──────── EXTRACT PROVIDED

I’m divided about this science-fiction novel. It consists of two distinct storylines with alternating chapters that don’t intersect until the very end. They even happen decades apart. I loved one of the stories. I was ambivalent about the other.

Let’s start with the one I liked less: the story of Sidra, an AI in a synthetic, human-looking body. She calls it her housing or her kit. Sidra didn’t chose to be housed in the kit. She is an AI intended for a spaceship. She longs to be in a spaceship. But due to tragic circumstances before this story started, someone put her into the kit, and she is trying to adjust to life as a quasi-human.

Her situation is complicated by the fact that such constructs are illegal. If the authorities find out that Sidra, who tries to live like a human, is actually a software, they will terminate her and punish those who made her that way: Sidra’s friends. To prevent such an eventuality, Sidra’s only solution is to pretend. Unfortunately, an AI couldn’t lie – there is a protocol in place. Yeah, tough.

────────────────

-- AIM OF THE EXERCISE --
Reproduce everything in the novel review from "Let’s start with" down to "as a quasi-human.". The rows that come next are drawn from a separate source.

──────── SOURCE DATA

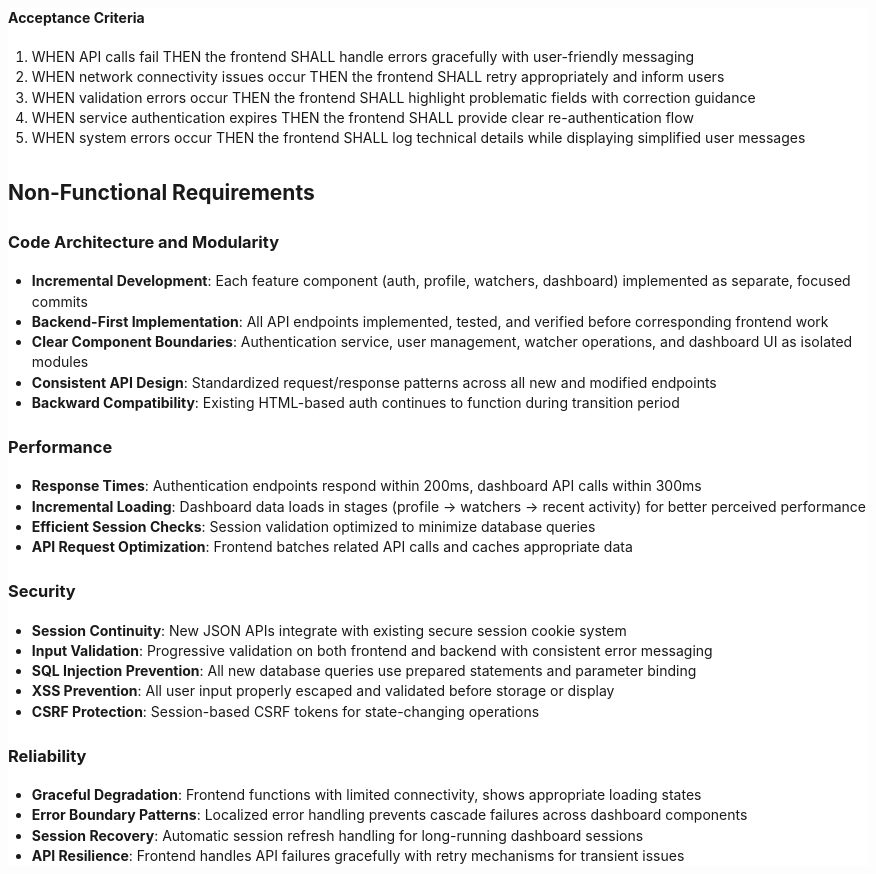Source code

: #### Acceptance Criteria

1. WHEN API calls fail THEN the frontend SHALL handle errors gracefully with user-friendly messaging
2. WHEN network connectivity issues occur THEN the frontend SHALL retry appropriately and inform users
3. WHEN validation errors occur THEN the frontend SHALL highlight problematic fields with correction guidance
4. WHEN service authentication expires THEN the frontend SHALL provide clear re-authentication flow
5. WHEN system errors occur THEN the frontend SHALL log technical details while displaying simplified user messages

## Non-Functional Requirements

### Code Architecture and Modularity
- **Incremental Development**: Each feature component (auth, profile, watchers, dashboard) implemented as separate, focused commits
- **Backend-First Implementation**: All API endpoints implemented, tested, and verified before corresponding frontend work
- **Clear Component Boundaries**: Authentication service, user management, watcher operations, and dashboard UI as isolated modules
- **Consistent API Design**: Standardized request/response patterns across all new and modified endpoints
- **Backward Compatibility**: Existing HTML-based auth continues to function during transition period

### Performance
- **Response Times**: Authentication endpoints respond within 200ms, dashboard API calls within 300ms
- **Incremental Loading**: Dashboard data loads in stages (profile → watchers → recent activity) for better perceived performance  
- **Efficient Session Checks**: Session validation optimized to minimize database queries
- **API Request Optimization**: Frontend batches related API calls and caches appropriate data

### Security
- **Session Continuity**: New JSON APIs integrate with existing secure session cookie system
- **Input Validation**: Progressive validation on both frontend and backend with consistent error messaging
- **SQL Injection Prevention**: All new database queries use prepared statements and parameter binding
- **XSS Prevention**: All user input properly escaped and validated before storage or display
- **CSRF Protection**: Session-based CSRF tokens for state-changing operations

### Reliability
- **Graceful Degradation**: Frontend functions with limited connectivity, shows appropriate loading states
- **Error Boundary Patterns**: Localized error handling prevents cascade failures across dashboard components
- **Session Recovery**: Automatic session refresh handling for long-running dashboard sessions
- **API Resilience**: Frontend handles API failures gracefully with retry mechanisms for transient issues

────────────────
──────── SOURCE DATA

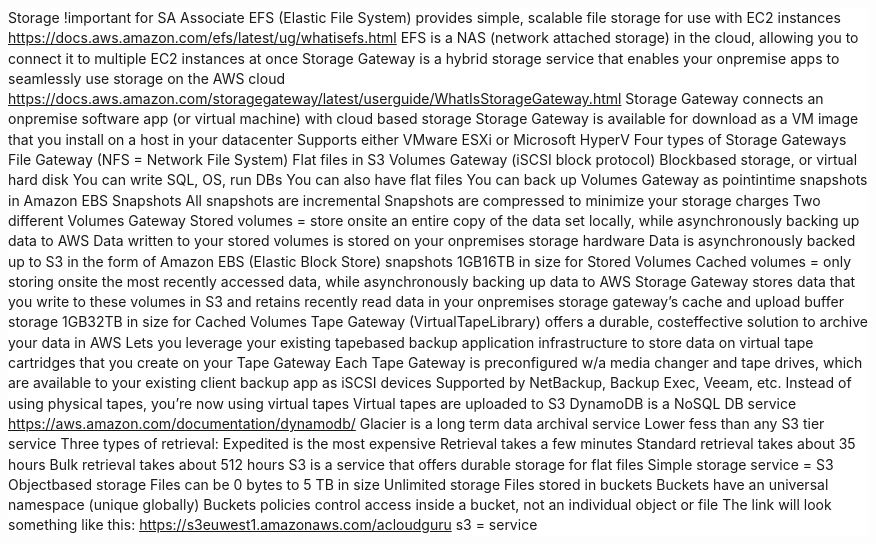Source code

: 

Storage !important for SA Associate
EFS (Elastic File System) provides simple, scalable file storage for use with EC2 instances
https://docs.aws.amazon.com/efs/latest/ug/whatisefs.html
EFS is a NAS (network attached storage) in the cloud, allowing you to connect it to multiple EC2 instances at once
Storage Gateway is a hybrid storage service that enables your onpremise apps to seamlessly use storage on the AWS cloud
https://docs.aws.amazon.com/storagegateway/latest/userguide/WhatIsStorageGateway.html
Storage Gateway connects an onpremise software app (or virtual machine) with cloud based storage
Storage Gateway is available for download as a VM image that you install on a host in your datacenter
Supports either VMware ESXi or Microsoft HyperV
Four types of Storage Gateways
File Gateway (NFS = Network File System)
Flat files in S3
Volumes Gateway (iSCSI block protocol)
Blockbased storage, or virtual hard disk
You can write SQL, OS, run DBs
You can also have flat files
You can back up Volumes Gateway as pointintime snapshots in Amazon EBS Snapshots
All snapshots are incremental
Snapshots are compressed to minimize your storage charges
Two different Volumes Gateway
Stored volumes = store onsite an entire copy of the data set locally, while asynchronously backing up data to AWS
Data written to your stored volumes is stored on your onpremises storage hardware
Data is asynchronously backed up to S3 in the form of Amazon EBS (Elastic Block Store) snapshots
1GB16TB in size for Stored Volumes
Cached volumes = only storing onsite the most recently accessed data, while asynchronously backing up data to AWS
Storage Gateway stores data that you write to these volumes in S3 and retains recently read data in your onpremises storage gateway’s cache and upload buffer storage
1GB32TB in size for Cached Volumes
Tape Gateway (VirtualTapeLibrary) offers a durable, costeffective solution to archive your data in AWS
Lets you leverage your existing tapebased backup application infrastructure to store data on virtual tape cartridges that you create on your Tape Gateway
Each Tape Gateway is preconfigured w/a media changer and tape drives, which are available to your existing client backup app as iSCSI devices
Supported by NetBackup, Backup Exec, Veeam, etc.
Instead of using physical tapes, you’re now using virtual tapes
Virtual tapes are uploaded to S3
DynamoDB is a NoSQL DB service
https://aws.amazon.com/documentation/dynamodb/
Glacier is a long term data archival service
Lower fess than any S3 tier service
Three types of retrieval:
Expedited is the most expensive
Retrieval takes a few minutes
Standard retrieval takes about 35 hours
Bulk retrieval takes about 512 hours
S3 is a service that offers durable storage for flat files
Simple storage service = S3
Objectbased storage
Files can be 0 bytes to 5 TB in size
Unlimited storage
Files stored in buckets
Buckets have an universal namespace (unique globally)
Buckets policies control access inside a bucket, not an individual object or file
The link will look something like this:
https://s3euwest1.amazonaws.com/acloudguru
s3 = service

────────────────

-- ANSWER SECTION --
Let’s start with the one I liked less: the story of Sidra, an AI in a synthetic, human-looking body. She calls it her housing or her kit. Sidra didn’t chose to be housed in the kit. She is an AI intended for a spaceship. She longs to be in a spaceship. But due to tragic circumstances before this story started, someone put her into the kit, and she is trying to adjust to life as a quasi-human.